Beyinde yaşanan kimyasal değişimler sonucunda ortaya çıkan özel bir baş ağrısı türü olan migren, başın bir yarısından başlayan ve en az 4 saat süren şiddetli zonklayıcı bir ağrıdır. Migren atağı sırasında mide bulantısı, kusma, ışık, ses, koku ve dokunmaya artmış hassasiyet gibi belirtiler de görülebilir. Ülkemizde ve dünyada yaşam kalitesini bozan ilk 10 hastalık arasında yer alan migrene genetik yatkınlığı olan kişilerde bazı tetikleyiciler, migren atağını başlatan beyin kimyasallarının salgılanmasına yol açar. Hormonlar, açlık, stres, uyku düzensizliği, beslenme alışkanlıkları, su tüketiminin yetersizliği, iklim değişiklikleri ve uygun olmayan çevre koşulları da migreni tetikleyebilir.

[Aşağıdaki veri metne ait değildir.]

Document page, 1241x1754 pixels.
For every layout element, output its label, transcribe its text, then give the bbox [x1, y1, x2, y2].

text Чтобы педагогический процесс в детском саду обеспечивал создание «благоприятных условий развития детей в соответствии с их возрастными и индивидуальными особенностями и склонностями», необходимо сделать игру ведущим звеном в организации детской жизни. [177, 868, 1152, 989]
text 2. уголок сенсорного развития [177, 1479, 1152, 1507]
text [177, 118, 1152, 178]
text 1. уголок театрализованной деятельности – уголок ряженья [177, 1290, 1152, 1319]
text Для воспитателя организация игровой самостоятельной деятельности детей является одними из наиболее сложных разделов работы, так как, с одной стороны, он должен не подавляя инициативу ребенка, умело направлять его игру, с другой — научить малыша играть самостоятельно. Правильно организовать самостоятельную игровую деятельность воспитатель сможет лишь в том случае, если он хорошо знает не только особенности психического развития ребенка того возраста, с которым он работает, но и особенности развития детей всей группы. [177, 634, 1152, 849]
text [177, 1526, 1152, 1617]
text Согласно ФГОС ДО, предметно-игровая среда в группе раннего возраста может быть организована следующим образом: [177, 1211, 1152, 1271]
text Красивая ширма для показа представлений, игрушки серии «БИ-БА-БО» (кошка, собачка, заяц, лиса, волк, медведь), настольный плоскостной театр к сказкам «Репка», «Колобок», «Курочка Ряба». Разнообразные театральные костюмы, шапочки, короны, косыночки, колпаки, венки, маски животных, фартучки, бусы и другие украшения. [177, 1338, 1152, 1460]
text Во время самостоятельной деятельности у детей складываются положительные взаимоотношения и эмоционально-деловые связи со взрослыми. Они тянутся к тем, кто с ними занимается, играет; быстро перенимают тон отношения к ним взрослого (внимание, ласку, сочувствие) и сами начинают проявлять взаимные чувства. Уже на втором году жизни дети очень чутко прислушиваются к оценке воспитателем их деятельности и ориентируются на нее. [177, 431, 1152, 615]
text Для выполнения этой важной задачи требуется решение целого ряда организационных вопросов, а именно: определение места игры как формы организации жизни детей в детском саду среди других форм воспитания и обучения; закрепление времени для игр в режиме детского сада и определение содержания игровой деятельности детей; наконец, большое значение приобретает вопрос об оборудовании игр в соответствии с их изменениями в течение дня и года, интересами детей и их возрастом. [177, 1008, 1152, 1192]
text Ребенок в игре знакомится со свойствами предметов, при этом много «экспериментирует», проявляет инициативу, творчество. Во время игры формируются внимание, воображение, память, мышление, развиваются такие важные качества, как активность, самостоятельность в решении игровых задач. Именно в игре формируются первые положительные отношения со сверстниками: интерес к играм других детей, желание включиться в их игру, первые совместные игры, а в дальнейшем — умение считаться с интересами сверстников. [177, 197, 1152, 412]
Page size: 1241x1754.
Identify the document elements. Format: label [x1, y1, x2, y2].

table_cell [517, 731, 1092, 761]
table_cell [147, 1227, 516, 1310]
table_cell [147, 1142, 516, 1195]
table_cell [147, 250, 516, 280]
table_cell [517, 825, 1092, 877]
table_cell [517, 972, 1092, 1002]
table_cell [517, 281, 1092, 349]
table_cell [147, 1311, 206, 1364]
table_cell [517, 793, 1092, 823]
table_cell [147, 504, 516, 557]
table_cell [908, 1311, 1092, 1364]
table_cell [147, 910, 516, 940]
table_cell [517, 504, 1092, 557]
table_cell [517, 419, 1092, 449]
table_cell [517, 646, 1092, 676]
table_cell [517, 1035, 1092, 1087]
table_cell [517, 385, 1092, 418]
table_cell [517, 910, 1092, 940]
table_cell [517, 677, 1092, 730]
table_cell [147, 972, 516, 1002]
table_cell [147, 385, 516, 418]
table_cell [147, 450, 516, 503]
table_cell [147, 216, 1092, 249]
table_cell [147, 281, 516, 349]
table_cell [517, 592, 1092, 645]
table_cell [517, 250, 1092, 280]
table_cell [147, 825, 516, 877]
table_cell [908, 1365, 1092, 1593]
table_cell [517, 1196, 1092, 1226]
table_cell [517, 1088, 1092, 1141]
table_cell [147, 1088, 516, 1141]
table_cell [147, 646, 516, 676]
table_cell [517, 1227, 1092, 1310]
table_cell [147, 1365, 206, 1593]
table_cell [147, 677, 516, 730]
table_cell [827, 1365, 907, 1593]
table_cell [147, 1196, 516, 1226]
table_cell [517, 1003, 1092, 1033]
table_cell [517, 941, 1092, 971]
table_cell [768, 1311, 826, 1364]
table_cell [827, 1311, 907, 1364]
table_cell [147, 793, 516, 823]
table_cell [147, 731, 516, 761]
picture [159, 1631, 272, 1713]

Migren tedavisi, beyindeki kimyasallara müdahale edilmedikçe başarılı olamaz. Hastanın bilinçlenmesi, yaşam tarzının düzenlenmesi, uygun ilaç veya ilaç dışı tedavilerle migren tedavi edilebilir. Bilimsel olmayan yöntemlerin migrene faydası olmadığı vurgulanmaktadır. Migren, Dünya Sağlık Örgütü’nün acil müdahale listesindeki ilk 10 hastalık içinde yer alır ve kronik migren hastalarının yaşam kalitesi ciddi derecede etkilenmektedir. İşyerinde sorun yaşayan hastalar için Amerika’da yılda 40 milyon dolar, Avrupa’da ise 50 milyon dolar harcanmaktadır.
Migren ağrısı yaz aylarında daha da artabilir. Bu nedenle uzmanlar, migren hastalarına şapka takmalarını, güneş gözlüğü kullanmalarını, güneş tepede olduğunda dışarı çıkmamalarını önermektedir. Evde egzersiz yapmak, bol su içmek, kahve tüketimini azaltmak ve günlük düzeni korumak da ağrıları hafifletebilir. Stresin migreni tetikleyebileceği belirtilirken, migrenin özünde psikolojik bir ağrı olmadığı vurgulanmaktadır.